The Pasadena Showcase House, Part II: Interesting Interiors
The Pasadena Showcase House is an annual event that celebrates architecture and home design while raising money for Pasadena Showcase House of the Arts programs, from a music mobile that brings classical music to local elementary schools to student concerts and competitions, and grants for other arts organizations.
The 49th annual home tours have begun (and continue through May 19) and this year's house is a Spanish Colonial design by Roland E. Coate located in Arcadia. The house was built in 1941 for C. Lawrence Barker of Barker Bros., the Los Angeles furniture chain founded in 1880. Each room of the house was built to show off Barker Bros. furniture, and the participating designers used this spaciousness to their full advantage.
For a photo tour of the expansive backyard, click here.
Even though different designers worked on the 20 or so rooms on the house tour, certain themes emerged: geometric patterns, ceiling applications, textured wall coverings, and various takes on the word "vintage."
Peggy Platner and her team at Platner & Co. took their inspiration from a vintage Hermes reading chair and created an office straight out of Mad Men.
The living room is also home to many vintage pieces, most hearkening back to 1940s Hollywood. A baby grand piano (part of series designed by BMW) holds court there. The wallpaper is original to the house, although it was never actually hung. It was found in boxes in the garage and as much of it as could be salvaged was used in the living room.
Some of the furniture on the Showcase House was crafted just for this event. Like this zebra wood coffee table in the cozy, Art Deco Upstairs Family Room. This table and many other pieces in the room were designed and built by G.H. Wood Design, a family business founded 32 years ago.

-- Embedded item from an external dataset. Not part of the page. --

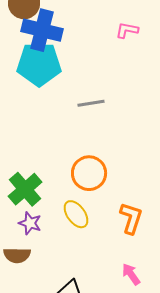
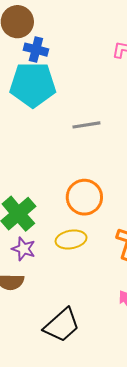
blue cross: (42, 30) -> (36, 50), size x0.6
yellow ellipse: (76, 214) -> (71, 239), turned -64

The Master Bedroom Suite seems like a perfect retreat.
All of the designers clearly paid great attention to detail. The home tour feels a little like an Easter egg hunt for design fans.
The rooms above the garage were originally where the house's staff lived. For this space, designer Kari Arendsen thought about what kind of rooms another estate's staff would have dreamed about: the maids and butlers of Downton Abbey.
Throughout the house, ceilings and light fixtures look like works of art.